Exercise:
Find the lines below in which the string "scroll" occurs. Copy each one.

Exercise data:

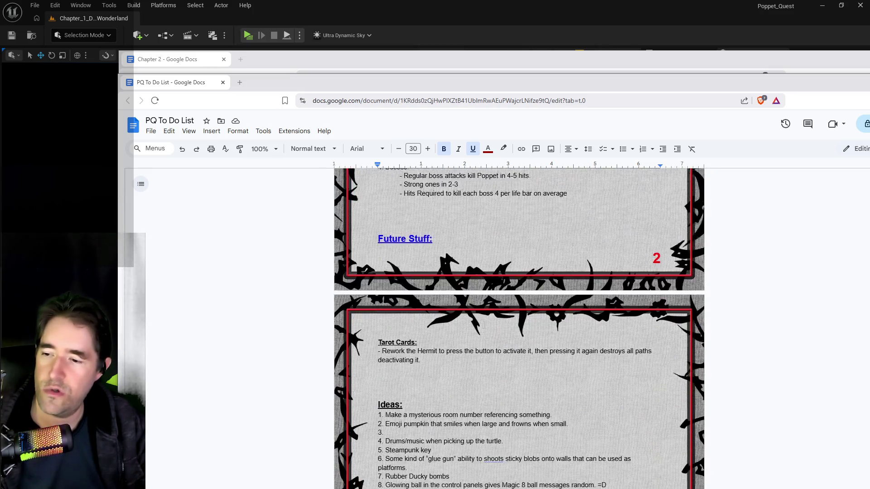
pyautogui.scroll(-15, 498, 297)
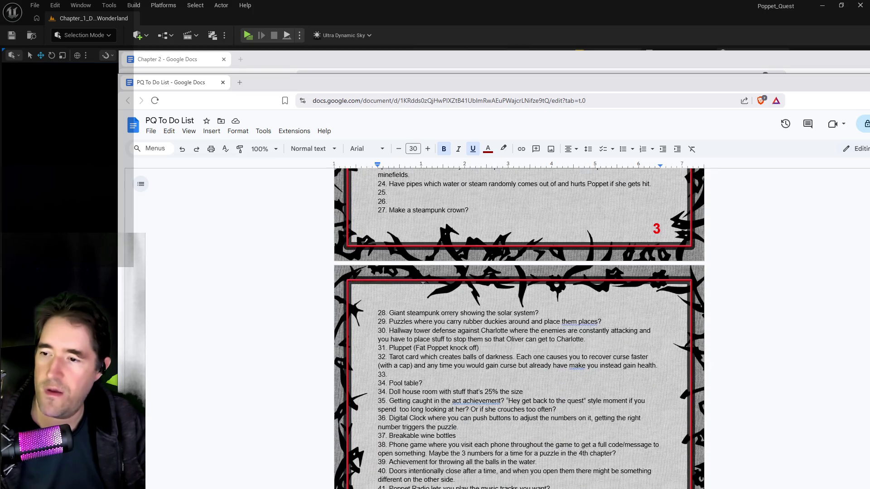
pyautogui.scroll(-2, 436, 306)
pyautogui.click(438, 268)
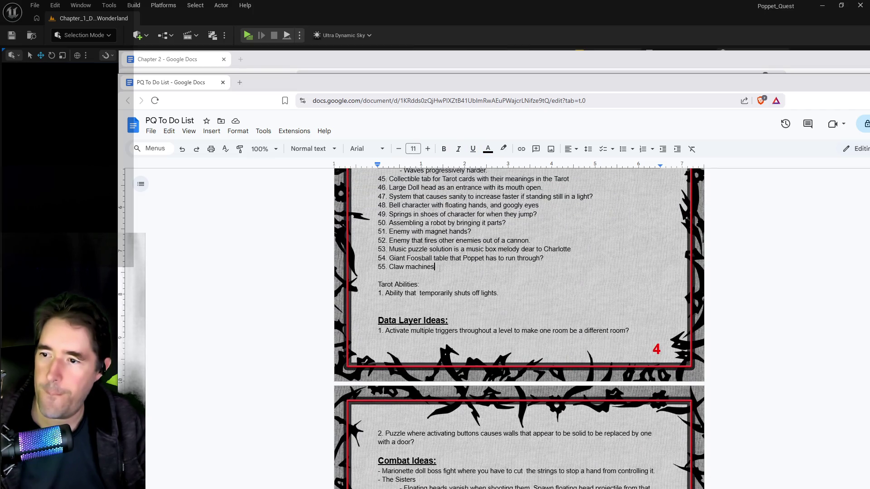
pyautogui.press('Return')
pyautogui.write('56.')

Final answer:
pyautogui.scroll(-15, 498, 297)
pyautogui.scroll(-2, 436, 306)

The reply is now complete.